Un mémoire a été produit.
Sur le rapport de M. Gouton, conseiller, et les conclusions de Mme Chauvelot, avocat général référendaire, après débats en l'audience publique du 9 avril 2025 où étaient présents M. Bonnal, président, M. Gouton, conseiller rapporteur, M. de Larosière de Champfeu, conseiller de la chambre, et Mme Bendjebbour, greffier de chambre,
la chambre criminelle de la Cour de cassation, composée en application de l'article 567-1-1 du code de procédure pénale, des président et conseillers précités, après en avoir délibéré conformément à la loi, a rendu le présent arrêt.
Faits et procédure
1. Il résulte de l'arrêt attaqué et des pièces de procédure ce qui suit.
2. M. [I] [M] a été poursuivi devant le tribunal correctionnel sous la prévention susvisée.
3. Par jugement du 7 juin 2024, le tribunal correctionnel, après avoir rejeté des exceptions de nullité, l'a déclaré coupable et a prononcé une peine ainsi que la révocation d'un sursis antérieur.
4. M. [M] a relevé appel de cette décision. Le ministère public a formé appel incident.
Examen des moyens
Enoncé des moyens
5. Le premier moyen critique l'arrêt attaqué en ce qu'il a prononcé l'annulation d'une réquisition relative à la communication des images enregistrées par un système municipal de vidéoprotection et relaxé le prévenu, alors que la cour d'appel ne pouvait, d'une part, se borner à constater que cette réquisition mentionnait l'article 77-1 du code de procédure pénale, quand ce visa, et non celui de l'article 77-1-1 du même code, seul applicable en réalité en la cause, résultait d'une simple erreur matérielle, d'autre part, ignorer l'existence des instructions générales adressées, en cette matière, par le procureur de la République aux enquêteurs, le 20 juillet 2023.

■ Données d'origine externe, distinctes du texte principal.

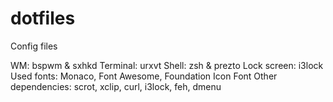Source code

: # dotfiles
Config files

WM: bspwm & sxhkd
Terminal: urxvt
Shell: zsh & prezto
Lock screen: i3lock
Used fonts: Monaco, Font Awesome, Foundation Icon Font
Other dependencies: scrot, xclip, curl, i3lock, feh, dmenu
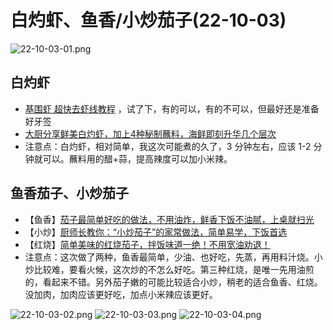 # 白灼虾、鱼香/小炒茄子(22-10-03)

![22-10-03-01.png](/images/food/22-10-03-01.png)

## 白灼虾

- [基围虾 超快去虾线教程](https://www.bilibili.com/video/BV1z64y147DK) ，试了下，有的可以，有的不可以，但最好还是准备好牙签
- [大厨分享鲜美白灼虾，加上4种秘制蘸料，海鲜即刻升华几个层次](https://www.bilibili.com/video/BV1P4411A7F9)
- 注意点：白灼虾，相对简单，我这次可能煮的久了，3 分钟左右，应该 1-2 分钟就可以。蘸料用的醋+蒜，提高辣度可以加小米辣。

## 鱼香茄子、小炒茄子

- 【鱼香】[茄子最简单好吃的做法，不用油炸，鲜香下饭不油腻，上桌就扫光](https://www.bilibili.com/video/BV11k4y1k7BD)
- 【小炒】[厨师长教你：“小炒茄子”的家常做法，简单易学，下饭首选](https://www.bilibili.com/video/BV1se4y1b723)
- 【红烧】[简单美味的红烧茄子，拌饭味道一绝！不用宽油劝退！](https://www.bilibili.com/video/BV1sD4y1Q7K8)
- 注意点：这次做了两种，鱼香最简单，少油、也好吃，先蒸，再用料汁烧。小炒比较难，要看火候，这次炒的不怎么好吃。第三种红烧，是唯一先用油煎的，看起来不错。另外茄子嫩的可能比较适合小炒，稍老的适合鱼香、红烧。没加肉，加肉应该更好吃，加点小米辣应该更好。

![22-10-03-02.png](/images/food/22-10-03-02.png)
![22-10-03-03.png](/images/food/22-10-03-03.png)
![22-10-03-04.png](/images/food/22-10-03-04.png)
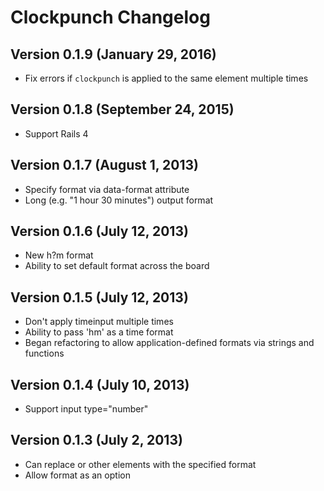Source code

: # Clockpunch Changelog

## Version 0.1.9 (January 29, 2016)

  * Fix errors if `clockpunch` is applied to the same element multiple times

## Version 0.1.8 (September 24, 2015)

  * Support Rails 4

## Version 0.1.7 (August 1, 2013)

  * Specify format via data-format attribute
  * Long (e.g. "1 hour 30 minutes") output format

## Version 0.1.6 (July 12, 2013)

  * New h?m format
  * Ability to set default format across the board

## Version 0.1.5 (July 12, 2013)

  * Don't apply timeinput multiple times
  * Ability to pass 'hm' as a time format
  * Began refactoring to allow application-defined formats via strings and functions

## Version 0.1.4 (July 10, 2013)

  * Support input type="number"

## Version 0.1.3 (July 2, 2013)

  * Can replace <span> or other elements with the specified format
  * Allow format as an option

6. Le second moyen critique les même dispositions de la décision entreprise, alors que la cour d'appel, en méconnaissance des articles 463, 512 et 593 du code de procédure pénale, ne pouvait, pour prononcer l'annulation de pièces de la procédure, se borner à retenir que, d'une part, l'autorisation permanente délivrée, en juillet 2024, par le procureur de la République aux enquêteurs, de procéder, si besoin, à certains actes ou réquisitions, ne figurait pas à la procédure, d'autre part, il n'y avait pas lieu de la rechercher dès lors que la réquisition litigieuse ne la visait pas, non plus que l'article 77-1-1 du code de procédure pénale, quand elle ne pouvait ignorer les énonciations du jugement entrepris, valant jusqu'à inscription de faux, selon lesquelles les instructions générales du procureur de la République du 20 juillet 2023, valant autorisation permanente de réquisition, avaient été produites à l'audience du tribunal, et qu'il lui appartenait, le cas échéant, de procéder à un supplément d'information en vue de la production, devant elle, de la pièce ne figurant pas à son dossier et dont la réalité de la production en première instance avait été contestée.
Réponse de la Cour
7. Les moyens sont réunis.
Vu les articles 463 et 593 du code de procédure pénale :
8. Selon le premier de ces textes, il appartient aux juges d'ordonner les mesures d'instruction dont ils reconnaissent eux-mêmes la nécessité.
9. Il résulte du second que tout jugement ou arrêt doit comporter les motifs propres à justifier la décision. L'insuffisance ou la contradiction des motifs équivaut à leur absence.
10. Pour infirmer le jugement ayant rejeté l'exception de nullité de la réquisition aux fins de communication aux enquêteurs, par des services municipaux, de données de vidéoprotection, l'arrêt attaqué énonce que cette réquisition n'a pu être autorisée ni avant la date de sa délivrance, concomitante de celle de l'ouverture de l'enquête préliminaire, ni par le magistrat dont le nom est indiqué.
11. Les juges ajoutent qu'il ne figure à la procédure aucune autorisation permanente, donnée par le procureur de la République aux officiers de police judiciaire, leur permettant de délivrer des réquisitions tendant à la délivrance de telles données, alors que la production d'une telle autorisation à l'audience du tribunal correctionnel est contestée par le prévenu et que ladite autorisation, évoquée par le ministère public en première instance et par le tribunal correctionnel, est datée, selon le jugement entrepris ou les notes d'audience, du 20 ou du 22 juillet 2023.
12. Ils relèvent également que la réquisition litigieuse ne fait aucune référence à ces instructions permanentes ni à l'article 77-1-1 du code de procédure pénale, mais à l'article 77-1 du même code, non applicable au cas d'espèce, de sorte qu'il n'y a pas lieu, dans le cadre d'un supplément d'information, de rechercher lesdites instructions permanentes ni d'en ordonner la production.
13. En prononçant ainsi, par des motifs reconnaissant la nécessité de la production des instructions permanentes dont elle constatait l'absence à son dossier, mais sans ordonner de mesure complémentaire afin qu'elles soient produites, la cour d'appel n'a pas justifié sa décision.
14. D'où il suit que la cassation est encourue.
PAR CES MOTIFS, la Cour :
CASSE et ANNULE, en toutes ses dispositions, l'arrêt susvisé de la cour d'appel de Metz, en date du 30 juillet 2024, et pour qu'il soit à nouveau jugé, conformément à la loi ;
RENVOIE la cause et les parties devant la cour d'appel de Nancy, à ce désignée par délibération spéciale prise en chambre du conseil ;
ORDONNE l'impression du présent arrêt, sa transcription sur les registres du greffe de la cour d'appel de Metz et sa mention en marge ou à la suite de l'arrêt annulé ;
Ainsi fait et jugé par la Cour de cassation, chambre criminelle, et prononcé par le président en son audience publique du vingt et un mai deux mille vingt-cinq.